We have just enabled SignOn.com as an Auto-Connect IdP end point. What does this mean?
If you are an SP and are interested in evaluating Auto-Connect, you can now use SignOn.com as an IdP to validate your setup.
- The short version
A few months ago, Ping Identity announced the concept of Auto-Connect. Auto-Connect eliminates the need of manual configuration for SAML connections. It relies on SAML assertion to carry user’s information but follows an OpenID style IdP discovery process; thus allowing the SPs and IdPs to connect dynamically. As an example, a user can simply type in his email address at the SP application to initiate the process, which then allows the user to SSO to the SP application via the Identity provider. To see it in action:
- Go to SignOn.com and create an account.
- Enable Google Apps for your account via My Account (more details here. This will give you an email address e.g. firstname.lastname@example.org.

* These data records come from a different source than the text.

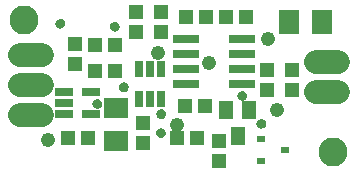
<source format=gts>
G75*
G70*
%OFA0B0*%
%FSLAX24Y24*%
%IPPOS*%
%LPD*%
%AMOC8*
5,1,8,0,0,1.08239X$1,22.5*
%
%ADD10C,0.0970*%
%ADD11R,0.0600X0.0300*%
%ADD12C,0.0789*%
%ADD13R,0.0789X0.0710*%
%ADD14R,0.0710X0.0790*%
%ADD15R,0.0285X0.0220*%
%ADD16R,0.0285X0.0225*%
%ADD17R,0.0300X0.0580*%
%ADD18R,0.0474X0.0513*%
%ADD19R,0.0513X0.0474*%
%ADD20C,0.0330*%
%ADD21C,0.0050*%
%ADD22R,0.0474X0.0631*%
%ADD23R,0.0860X0.0300*%
%ADD24C,0.0476*%
D10*
X003860Y009458D03*
X014170Y005058D03*
D11*
X006120Y006318D03*
X005200Y006318D03*
X005200Y006688D03*
X005200Y007058D03*
X006120Y007058D03*
D12*
X004464Y007308D02*
X003755Y007308D01*
X003755Y006308D02*
X004464Y006308D01*
X004464Y008308D02*
X003755Y008308D01*
X013625Y008058D02*
X014334Y008058D01*
X014334Y007058D02*
X013625Y007058D01*
D13*
X006930Y006549D03*
X006930Y005447D03*
D14*
X012700Y009388D03*
X013819Y009388D03*
D15*
X012560Y005138D03*
D16*
X011784Y004767D03*
X011784Y005510D03*
D17*
X008450Y006828D03*
X008080Y006828D03*
X007710Y006828D03*
X007710Y007848D03*
X008080Y007848D03*
X008450Y007848D03*
D18*
X007840Y005364D03*
X007840Y006033D03*
X008985Y005528D03*
X009654Y005528D03*
X006914Y007778D03*
X006245Y007778D03*
X006235Y008618D03*
X006904Y008618D03*
X007600Y009064D03*
X007600Y009733D03*
X010605Y009568D03*
X011274Y009568D03*
D19*
X009954Y009558D03*
X009285Y009558D03*
X008430Y009733D03*
X008430Y009064D03*
X005570Y008663D03*
X005570Y007994D03*
X005345Y005548D03*
X006014Y005548D03*
X009235Y006598D03*
X009904Y006598D03*
X010370Y005443D03*
X010370Y004774D03*
X011980Y007144D03*
X012800Y007144D03*
X012800Y007813D03*
X011980Y007813D03*
D20*
X011150Y006938D03*
X011790Y006008D03*
X008450Y006328D03*
X008440Y005698D03*
X006320Y006668D03*
X007200Y007218D03*
X006900Y009248D03*
X005090Y009348D03*
D21*
X004965Y009348D02*
X004967Y009370D01*
X004973Y009391D01*
X004982Y009410D01*
X004994Y009428D01*
X005010Y009444D01*
X005027Y009456D01*
X005047Y009465D01*
X005068Y009471D01*
X005090Y009473D01*
X005112Y009471D01*
X005133Y009465D01*
X005152Y009456D01*
X005170Y009444D01*
X005186Y009428D01*
X005198Y009410D01*
X005207Y009391D01*
X005213Y009370D01*
X005215Y009348D01*
X005213Y009326D01*
X005207Y009305D01*
X005198Y009286D01*
X005186Y009268D01*
X005170Y009252D01*
X005153Y009240D01*
X005133Y009231D01*
X005112Y009225D01*
X005090Y009223D01*
X005068Y009225D01*
X005047Y009231D01*
X005027Y009240D01*
X005010Y009252D01*
X004994Y009268D01*
X004982Y009285D01*
X004973Y009305D01*
X004967Y009326D01*
X004965Y009348D01*
X006775Y009248D02*
X006777Y009270D01*
X006783Y009291D01*
X006792Y009310D01*
X006804Y009328D01*
X006820Y009344D01*
X006837Y009356D01*
X006857Y009365D01*
X006878Y009371D01*
X006900Y009373D01*
X006922Y009371D01*
X006943Y009365D01*
X006962Y009356D01*
X006980Y009344D01*
X006996Y009328D01*
X007008Y009310D01*
X007017Y009291D01*
X007023Y009270D01*
X007025Y009248D01*
X007023Y009226D01*
X007017Y009205D01*
X007008Y009186D01*
X006996Y009168D01*
X006980Y009152D01*
X006963Y009140D01*
X006943Y009131D01*
X006922Y009125D01*
X006900Y009123D01*
X006878Y009125D01*
X006857Y009131D01*
X006837Y009140D01*
X006820Y009152D01*
X006804Y009168D01*
X006792Y009185D01*
X006783Y009205D01*
X006777Y009226D01*
X006775Y009248D01*
X007075Y007218D02*
X007077Y007240D01*
X007083Y007261D01*
X007092Y007280D01*
X007104Y007298D01*
X007120Y007314D01*
X007137Y007326D01*
X007157Y007335D01*
X007178Y007341D01*
X007200Y007343D01*
X007222Y007341D01*
X007243Y007335D01*
X007262Y007326D01*
X007280Y007314D01*
X007296Y007298D01*
X007308Y007280D01*
X007317Y007261D01*
X007323Y007240D01*
X007325Y007218D01*
X007323Y007196D01*
X007317Y007175D01*
X007308Y007156D01*
X007296Y007138D01*
X007280Y007122D01*
X007263Y007110D01*
X007243Y007101D01*
X007222Y007095D01*
X007200Y007093D01*
X007178Y007095D01*
X007157Y007101D01*
X007137Y007110D01*
X007120Y007122D01*
X007104Y007138D01*
X007092Y007155D01*
X007083Y007175D01*
X007077Y007196D01*
X007075Y007218D01*
X006195Y006668D02*
X006197Y006690D01*
X006203Y006711D01*
X006212Y006730D01*
X006224Y006748D01*
X006240Y006764D01*
X006257Y006776D01*
X006277Y006785D01*
X006298Y006791D01*
X006320Y006793D01*
X006342Y006791D01*
X006363Y006785D01*
X006382Y006776D01*
X006400Y006764D01*
X006416Y006748D01*
X006428Y006730D01*
X006437Y006711D01*
X006443Y006690D01*
X006445Y006668D01*
X006443Y006646D01*
X006437Y006625D01*
X006428Y006606D01*
X006416Y006588D01*
X006400Y006572D01*
X006383Y006560D01*
X006363Y006551D01*
X006342Y006545D01*
X006320Y006543D01*
X006298Y006545D01*
X006277Y006551D01*
X006257Y006560D01*
X006240Y006572D01*
X006224Y006588D01*
X006212Y006605D01*
X006203Y006625D01*
X006197Y006646D01*
X006195Y006668D01*
X008325Y006328D02*
X008327Y006350D01*
X008333Y006371D01*
X008342Y006390D01*
X008354Y006408D01*
X008370Y006424D01*
X008387Y006436D01*
X008407Y006445D01*
X008428Y006451D01*
X008450Y006453D01*
X008472Y006451D01*
X008493Y006445D01*
X008512Y006436D01*
X008530Y006424D01*
X008546Y006408D01*
X008558Y006390D01*
X008567Y006371D01*
X008573Y006350D01*
X008575Y006328D01*
X008573Y006306D01*
X008567Y006285D01*
X008558Y006266D01*
X008546Y006248D01*
X008530Y006232D01*
X008513Y006220D01*
X008493Y006211D01*
X008472Y006205D01*
X008450Y006203D01*
X008428Y006205D01*
X008407Y006211D01*
X008387Y006220D01*
X008370Y006232D01*
X008354Y006248D01*
X008342Y006265D01*
X008333Y006285D01*
X008327Y006306D01*
X008325Y006328D01*
X008315Y005698D02*
X008317Y005720D01*
X008323Y005741D01*
X008332Y005760D01*
X008344Y005778D01*
X008360Y005794D01*
X008377Y005806D01*
X008397Y005815D01*
X008418Y005821D01*
X008440Y005823D01*
X008462Y005821D01*
X008483Y005815D01*
X008502Y005806D01*
X008520Y005794D01*
X008536Y005778D01*
X008548Y005760D01*
X008557Y005741D01*
X008563Y005720D01*
X008565Y005698D01*
X008563Y005676D01*
X008557Y005655D01*
X008548Y005636D01*
X008536Y005618D01*
X008520Y005602D01*
X008503Y005590D01*
X008483Y005581D01*
X008462Y005575D01*
X008440Y005573D01*
X008418Y005575D01*
X008397Y005581D01*
X008377Y005590D01*
X008360Y005602D01*
X008344Y005618D01*
X008332Y005635D01*
X008323Y005655D01*
X008317Y005676D01*
X008315Y005698D01*
X011025Y006938D02*
X011027Y006960D01*
X011033Y006981D01*
X011042Y007000D01*
X011054Y007018D01*
X011070Y007034D01*
X011087Y007046D01*
X011107Y007055D01*
X011128Y007061D01*
X011150Y007063D01*
X011172Y007061D01*
X011193Y007055D01*
X011212Y007046D01*
X011230Y007034D01*
X011246Y007018D01*
X011258Y007000D01*
X011267Y006981D01*
X011273Y006960D01*
X011275Y006938D01*
X011273Y006916D01*
X011267Y006895D01*
X011258Y006876D01*
X011246Y006858D01*
X011230Y006842D01*
X011213Y006830D01*
X011193Y006821D01*
X011172Y006815D01*
X011150Y006813D01*
X011128Y006815D01*
X011107Y006821D01*
X011087Y006830D01*
X011070Y006842D01*
X011054Y006858D01*
X011042Y006875D01*
X011033Y006895D01*
X011027Y006916D01*
X011025Y006938D01*
X011665Y006008D02*
X011667Y006030D01*
X011673Y006051D01*
X011682Y006070D01*
X011694Y006088D01*
X011710Y006104D01*
X011727Y006116D01*
X011747Y006125D01*
X011768Y006131D01*
X011790Y006133D01*
X011812Y006131D01*
X011833Y006125D01*
X011852Y006116D01*
X011870Y006104D01*
X011886Y006088D01*
X011898Y006070D01*
X011907Y006051D01*
X011913Y006030D01*
X011915Y006008D01*
X011913Y005986D01*
X011907Y005965D01*
X011898Y005946D01*
X011886Y005928D01*
X011870Y005912D01*
X011853Y005900D01*
X011833Y005891D01*
X011812Y005885D01*
X011790Y005883D01*
X011768Y005885D01*
X011747Y005891D01*
X011727Y005900D01*
X011710Y005912D01*
X011694Y005928D01*
X011682Y005945D01*
X011673Y005965D01*
X011667Y005986D01*
X011665Y006008D01*
D22*
X011374Y006461D03*
X010625Y006461D03*
X011000Y005595D03*
D23*
X011150Y007318D03*
X011150Y007818D03*
X011150Y008318D03*
X011150Y008818D03*
X009290Y008818D03*
X009290Y008318D03*
X009290Y007818D03*
X009290Y007318D03*
D24*
X010040Y008028D03*
X008340Y008358D03*
X008980Y005958D03*
X012300Y006478D03*
X012000Y008818D03*
X004680Y005458D03*
M02*

</source>
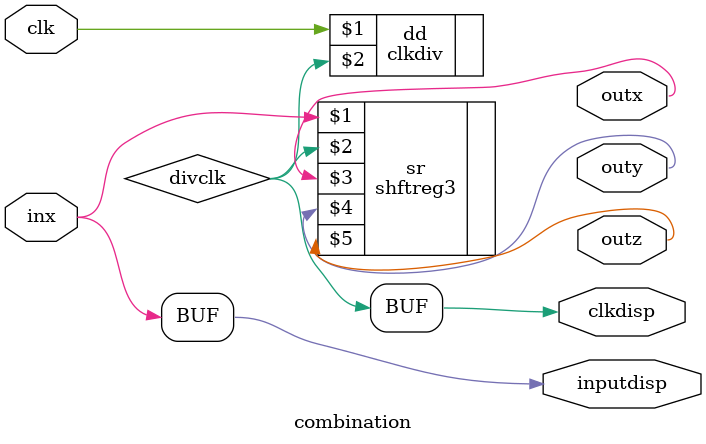
<source format=v>
`timescale 1ns / 1ps


module combination(
    inx,clk,outx,outy,outz,clkdisp,inputdisp
    );
    input inx,clk;
    output outx,outy,outz,clkdisp,inputdisp;
    wire divclk;
    clkdiv dd(clk,divclk);
    assign clkdisp = divclk;
    assign inputdisp = inx;
    shftreg3 sr(inx,divclk,outx,outy,outz);
endmodule

</source>
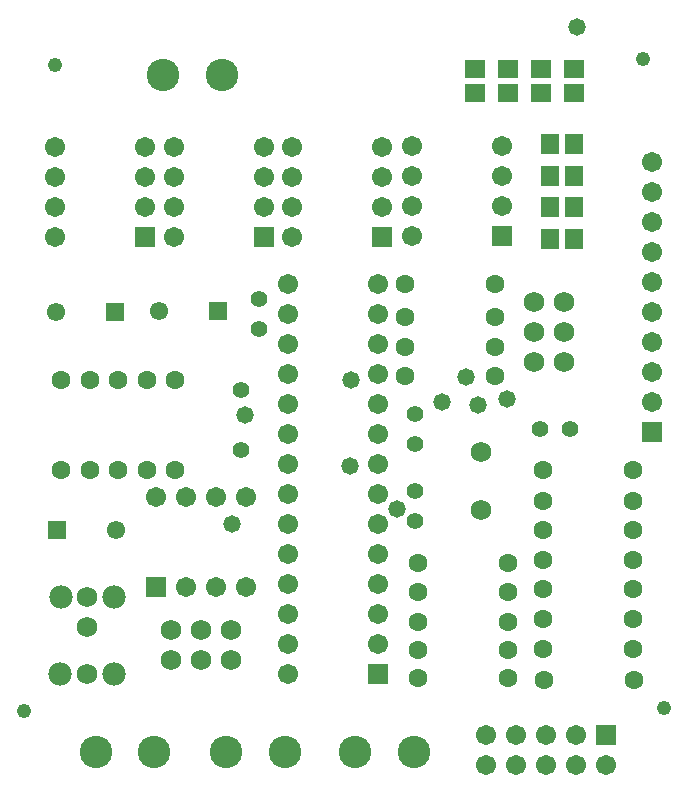
<source format=gts>
%FSAX24Y24*%
%MOIN*%
G70*
G01*
G75*
G04 Layer_Color=8388736*
%ADD10R,0.0591X0.0551*%
%ADD11R,0.0551X0.0591*%
%ADD12C,0.0100*%
%ADD13C,0.0472*%
%ADD14C,0.0400*%
%ADD15C,0.0591*%
%ADD16R,0.0591X0.0591*%
%ADD17C,0.1000*%
%ADD18R,0.0591X0.0591*%
%ADD19C,0.0532*%
%ADD20R,0.0532X0.0532*%
%ADD21C,0.0551*%
%ADD22C,0.0600*%
%ADD23C,0.0700*%
%ADD24C,0.0500*%
%ADD25C,0.0236*%
%ADD26C,0.0098*%
%ADD27C,0.0079*%
%ADD28R,0.0671X0.0631*%
%ADD29R,0.0631X0.0671*%
%ADD30C,0.0552*%
%ADD31C,0.0480*%
%ADD32C,0.0671*%
%ADD33R,0.0671X0.0671*%
%ADD34C,0.1080*%
%ADD35R,0.0671X0.0671*%
%ADD36C,0.0612*%
%ADD37R,0.0612X0.0612*%
%ADD38C,0.0631*%
%ADD39C,0.0680*%
%ADD40C,0.0780*%
%ADD41C,0.0580*%
D28*
X025950Y034294D02*
D03*
Y033506D02*
D03*
X027050Y034294D02*
D03*
Y033506D02*
D03*
X028150D02*
D03*
Y034294D02*
D03*
X024850Y034291D02*
D03*
Y033503D02*
D03*
D29*
X028144Y031800D02*
D03*
X027356D02*
D03*
X028144Y030750D02*
D03*
X027356D02*
D03*
X028144Y029700D02*
D03*
X027356D02*
D03*
X028144Y028650D02*
D03*
X027356D02*
D03*
D30*
X017050Y023600D02*
D03*
Y021600D02*
D03*
X017650Y025650D02*
D03*
Y026650D02*
D03*
X022850Y020250D02*
D03*
Y019250D02*
D03*
Y022800D02*
D03*
Y021800D02*
D03*
X027000Y022300D02*
D03*
X028000D02*
D03*
D31*
X031150Y013000D02*
D03*
X009800Y012900D02*
D03*
X010850Y034450D02*
D03*
X030450Y034650D02*
D03*
D32*
X010850Y031700D02*
D03*
Y030700D02*
D03*
Y029700D02*
D03*
Y028700D02*
D03*
X013850Y031700D02*
D03*
Y030700D02*
D03*
Y029700D02*
D03*
X030750Y024200D02*
D03*
Y031200D02*
D03*
Y030200D02*
D03*
Y029200D02*
D03*
Y028200D02*
D03*
Y027200D02*
D03*
Y026200D02*
D03*
Y025200D02*
D03*
Y023200D02*
D03*
X017200Y020050D02*
D03*
X016200D02*
D03*
X015200D02*
D03*
X014200D02*
D03*
X017200Y017050D02*
D03*
X016200D02*
D03*
X015200D02*
D03*
X018750Y031700D02*
D03*
Y030700D02*
D03*
Y029700D02*
D03*
Y028700D02*
D03*
X021750Y031700D02*
D03*
Y030700D02*
D03*
Y029700D02*
D03*
X022750Y031750D02*
D03*
Y030750D02*
D03*
Y029750D02*
D03*
Y028750D02*
D03*
X025750Y031750D02*
D03*
Y030750D02*
D03*
Y029750D02*
D03*
X014800Y031700D02*
D03*
Y030700D02*
D03*
Y029700D02*
D03*
Y028700D02*
D03*
X017800Y031700D02*
D03*
Y030700D02*
D03*
Y029700D02*
D03*
X021600Y015150D02*
D03*
Y016150D02*
D03*
Y017150D02*
D03*
Y018150D02*
D03*
Y019150D02*
D03*
Y020150D02*
D03*
Y021150D02*
D03*
Y022150D02*
D03*
Y023150D02*
D03*
Y024150D02*
D03*
Y025150D02*
D03*
Y026150D02*
D03*
Y027150D02*
D03*
X018600Y014150D02*
D03*
Y015150D02*
D03*
Y016150D02*
D03*
Y017150D02*
D03*
Y018150D02*
D03*
Y019150D02*
D03*
Y020150D02*
D03*
Y021150D02*
D03*
Y022150D02*
D03*
Y023150D02*
D03*
Y024150D02*
D03*
Y025150D02*
D03*
Y026150D02*
D03*
Y027150D02*
D03*
X029200Y011100D02*
D03*
X028200Y012100D02*
D03*
Y011100D02*
D03*
X027200Y012100D02*
D03*
Y011100D02*
D03*
X026200Y012100D02*
D03*
Y011100D02*
D03*
X025200Y012100D02*
D03*
Y011100D02*
D03*
D33*
X013850Y028700D02*
D03*
X021750D02*
D03*
X025750Y028750D02*
D03*
X017800Y028700D02*
D03*
X021600Y014150D02*
D03*
X029200Y012100D02*
D03*
D34*
X014450Y034100D02*
D03*
X016400D02*
D03*
X022800Y011550D02*
D03*
X020850D02*
D03*
X018500D02*
D03*
X016550D02*
D03*
X014150D02*
D03*
X012200D02*
D03*
D35*
X030750Y022200D02*
D03*
X014200Y017050D02*
D03*
D36*
X010866Y026200D02*
D03*
X012884Y018950D02*
D03*
X014316Y026250D02*
D03*
D37*
X012834Y026200D02*
D03*
X010916Y018950D02*
D03*
X016284Y026250D02*
D03*
D38*
X011050Y020950D02*
D03*
Y023950D02*
D03*
X012000D02*
D03*
Y020950D02*
D03*
X012950D02*
D03*
Y023950D02*
D03*
X022950Y016851D02*
D03*
X025950D02*
D03*
X022950Y017835D02*
D03*
X025950D02*
D03*
X022500Y024056D02*
D03*
X025500D02*
D03*
Y025041D02*
D03*
X022500D02*
D03*
Y026025D02*
D03*
X025500D02*
D03*
X030100Y016951D02*
D03*
X027100D02*
D03*
X030100Y017935D02*
D03*
X027100D02*
D03*
Y018919D02*
D03*
X030100D02*
D03*
Y019904D02*
D03*
X027100D02*
D03*
X030100Y020950D02*
D03*
X027100D02*
D03*
X014850D02*
D03*
Y023950D02*
D03*
X013900D02*
D03*
Y020950D02*
D03*
X022950Y014000D02*
D03*
X025950D02*
D03*
X022950Y014950D02*
D03*
X025950D02*
D03*
X022950Y015867D02*
D03*
X025950D02*
D03*
X030150Y013950D02*
D03*
X027150D02*
D03*
X030100Y014982D02*
D03*
X027100D02*
D03*
X030100Y015967D02*
D03*
X027100D02*
D03*
X025500Y027150D02*
D03*
X022500D02*
D03*
D39*
X026800Y024550D02*
D03*
X027800D02*
D03*
Y025550D02*
D03*
X026800D02*
D03*
X027800Y026550D02*
D03*
X026800D02*
D03*
X016700Y014600D02*
D03*
Y015600D02*
D03*
X015700D02*
D03*
Y014600D02*
D03*
X014700Y015600D02*
D03*
Y014600D02*
D03*
X025050Y019600D02*
D03*
Y021550D02*
D03*
X011900Y015700D02*
D03*
Y016700D02*
D03*
Y014150D02*
D03*
D40*
X012800D02*
D03*
X011050Y016700D02*
D03*
X012800D02*
D03*
X011000Y014150D02*
D03*
D41*
X024550Y024050D02*
D03*
X017180Y022780D02*
D03*
X022250Y019650D02*
D03*
X020700Y023950D02*
D03*
X016750Y019150D02*
D03*
X020670Y021080D02*
D03*
X028250Y035700D02*
D03*
X024950Y023100D02*
D03*
X023750Y023210D02*
D03*
X025926Y023300D02*
D03*
M02*

</source>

- Go to http://autoconnect.pingidentity.com, type in your SignOn.com email address and click ‘Sign In’.
- The long version
What is Auto-Connect?
Majority of the SAML implementations today require a decent amount of configuration to setup a partner connection. This includes setting up the right bindings, profiles, certs etc. This model works for a limited number of partners but has trouble scaling as the number of partners increase. A few months ago, Ping Identity announced the concept of Auto-Connect. The objective being to avoid any manual configuration and setting up partner connections dynamically. The feature is especially useful to an entity who wants to provide SSO capability to a large number of partners. A Software-as-a-Service (SaaS) provider, for example, can provide SSO to innumerable clients without specifying redundant connection information for each one. Or an enterprise that has a need to SSO to multiple outsourced services. Once the initial setup is done, adding a new partner is simply adding the partner’s domain name in the white list.
How to try it out?
If you simply want to see it in action, we have setup a demo SP application at http://autoconnect.pingidentity.com. If you want to set it up for your enterprise, use the following steps:
- Download PingFederate from here.
- Run through the PingFederate ‘Getting Started’ guide.
- Set up your SP application (you can use any of the bundled sample applications as a starting point).
- Enable Auto-Connect (configuring your metadata endpoint etc).
- Add SignOn.com to your Auto-Connect whitelist.
- Access the SP application and enter email@example.com.
- User will be redirected to SignOn.com.
- Authenticate using userid/password or Information card.
- User will be redirected to the SP application.
- SP application will display the user’s attributes as specified in SignOn.com.
What happens behind the scene?
- User sends a logon request with an email address to the SP application. For example: firstname.lastname@example.org.
- The application parses the email address and sends a request to PingFederate. For example: https://sp_host.com:9031/sp/ startSSO.ping/?Domain=signon.com.
- The SP PingFederate server looks up the domain in the Auto-Connect white list.
- If the domain is in the list, the SP retrieves connection metadata from the IdP’s public endpoint. By default, PingFederate looks for the metadata by prepending http://saml to the domain. In case of SignOn.com, the metadata is hosted at http://saml.signon.com.
- After validating the metadata, the SP sends an authentication request to the IdP’s SSO service.
- PingFederate IdP server at SignOn.com verifies the domain name of the requester.
- The IdP retrieves the SP’s metadata via its public endpoint and verifies the metadata signature.
- The IdP requests user authentication (SignOn.com supports username/password and Information Cards for authentication).
- Once the user is authenticated, the IdP returns a signed SAML assertion to the SP’s Assertion Consumer Service (ACS) endpoint.
- The SP logs the user on to the requested resource.